4
$\begingroup$

I was doing a physics problem today and I needed to find when some movement is accelerating and when it is decelerating. So after some calculations, I got the equation I needed. I know that it is correct because when plotted, I can see from graph that I got the expected solution.

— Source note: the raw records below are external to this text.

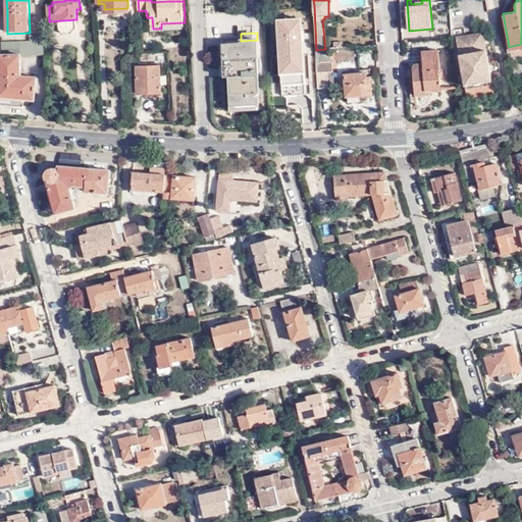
[(465,35),(456,37),(467,95),(493,90),(484,38),(475,40),(477,52),(468,53),(465,35)]
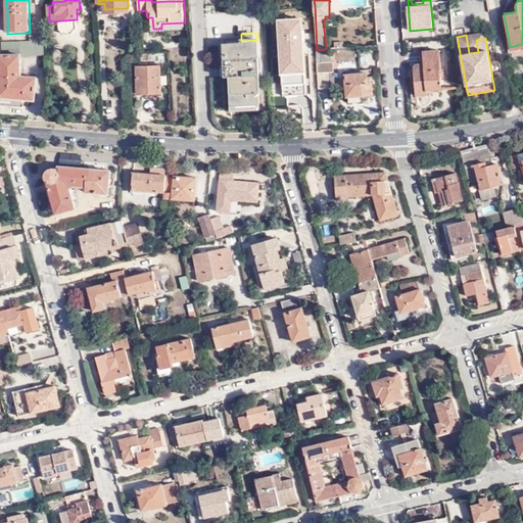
[(226,68),(229,68),(230,77),(233,77),(235,106),(257,105),(257,97),(260,96),(259,82),(257,82),(255,59),(258,59),(257,40),(241,41),(241,45),(224,46),(226,68)]
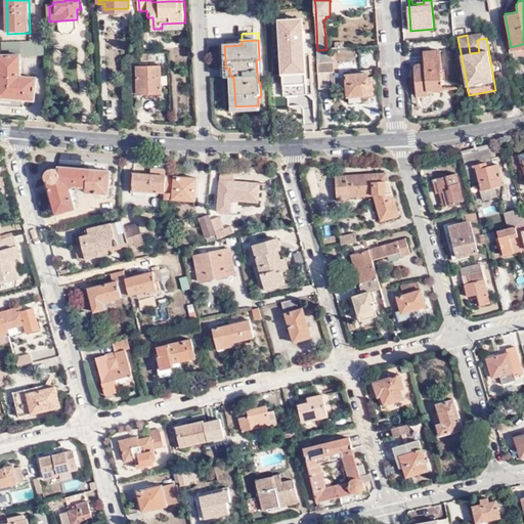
[(46,42),(33,42),(3,44),(3,57),(0,57),(0,77),(1,97),(9,98),(9,99),(26,100),(37,101),(38,86),(36,85),(36,78),(22,77),(22,56),(46,55),(46,42)]
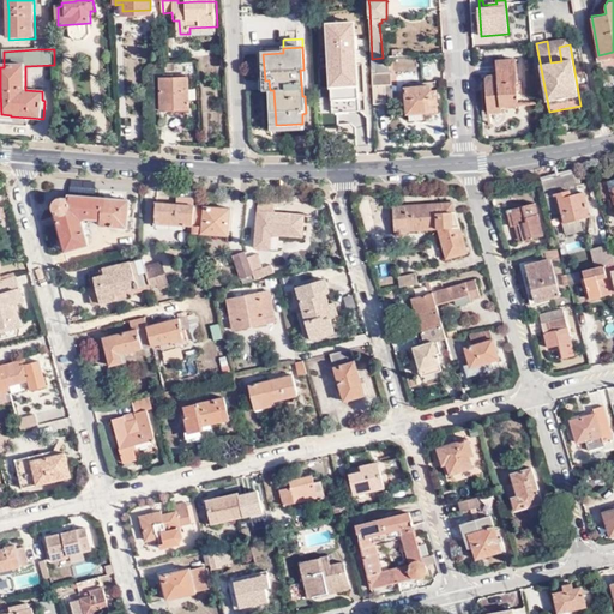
[(516,59),(498,61),(498,76),(491,76),(487,79),(489,112),(501,110),(501,106),(518,104),(517,82),(518,82),(516,59)]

Unfortunately I don't know how to actually start solving the inequality. It looks like $$k \sin\left(\frac {\pi x} {2}\right)\cos\left(\frac {\pi x} {2}\right)>0$$ where $k$ is some huge sausage which is constant and positive.

  • 3
    Your identity is equivalent to $k\sin \pi x>0$2010-09-10
  • 0
    @Arturo: I rolled back to a change of mine which was overridden by your rollback (the title only change). The title formula now matches the question.2010-09-10
  • 2
    "sausage" ?!??!2010-09-11
  • 0
    @M: Ehr... I'm not sure what that means. There seemed to be an attempt at editing the title that created a typo (the argument for the cosine was written as "p ix" instead of "pi x") which I tried to fix; my first attempt at editing someone else's post.2010-09-11
  • 0
    @Arturo: If you look at the edit history (click on the edited "x hours ago" link), it should become clear I suppose.2010-09-11
  • 0
    @M: Looks like perhaps we simply had an "edit conflict" and were fixing the title at the same time.2010-09-11
  • 0
    @Jason S Looks like I used term which is not common in English. Basically it's something that looks like this: $\frac {omgThisIs50CharactersLong} {thisIsEvenBigger}+\frac {sameThingHere} {thisOneIsEvenWOrse}*\frac{IThinkIShlouldStartUsingPapesInLandscapeOrientation} {orLinesSuchAsThisOneWon'tFit}$ So you got huge fractions joined together so they look like a sausage. It's something commonly found in math problems and problems from other areas which can be reduced to math problems.2010-09-11
  • 0
    @Jason S Often attempts to reduce them to one fraction make even bigger mess of things.2010-09-11
  • 1
    @AndrejaKo: Ah, that kind of sausage. Yes, we tend to use it in the context of politics + shady manufacturers. The terminology is a bit different, though; not sure how to correct + keep the colloquialism. I would probably replace "sausage" with "expression". Less flavorful but clearer. :-)2010-09-14

4 Answers 4

9

You can use the identity

$$\sin 2x = 2 \sin x \cos x$$

Thus you only need to determine when $$ \sin \pi x > 0$$ and this happens if and only if $$ x \in (2m, 2m+1), m \in \mathbb{Z}$$

3

Since $k$ is positive, it is immaterial. You want to know the values of $x$ for which $\sin(\frac{\pi x}{2})$ and $\cos(\frac{\pi x}{2})$ have the same sign.

Each function has period $4$, so we can just look at what happens on $[0,4]$. $\sin(\frac{\pi x}{2})$ is positive when $0\lt\frac{\pi x}{2}\lt\pi$ (that is, when $0\lt x\lt 2$), and negative when $2\lt x \lt 4$. $\cos(\frac{\pi x}{2})$ is positive when $0\leq \frac{\pi x}{2}\lt \frac{\pi}{2}$ and when $\frac{3\pi}{2}\lt \frac{\pi x}{2}\lt 4$ (that is, when $0\leq x\lt 1$ and when $3\lt x\lt 4$). So the two have the same sign on $(0,1)$, and on $(2,3)$. Lather, rinse, and repeat.

(Of course, this is easier to do using the identity that others have suggested; the approach of looking at the signs of the different factors is what you would use in general, or when there is no easy way of reducing the expression to a single item).

2

Slighty simpler:$\;$ note $\rm\; ab > 0 \iff a/b > 0\;\;$ so $\;\;\sin(z)\cos(z)>0 \iff \tan(z) > 0$

The rest is trivial using $\;\;\tan(-z) = -\tan(z)\;\;\:$ and $\:\;\;\tan(z+\pi) = \tan(z)$

0

$$ksin\left(\frac{\pi x}2\right)cos\left(\frac{\pi x}2\right)\gt0\\=>\frac k2sin(\pi x)\gt0$$ Now since k is constant and positive, just ignore k. $sin(\pi x)\gt0$ when $x\in (2x,2x+1)$ where $x \in Z$.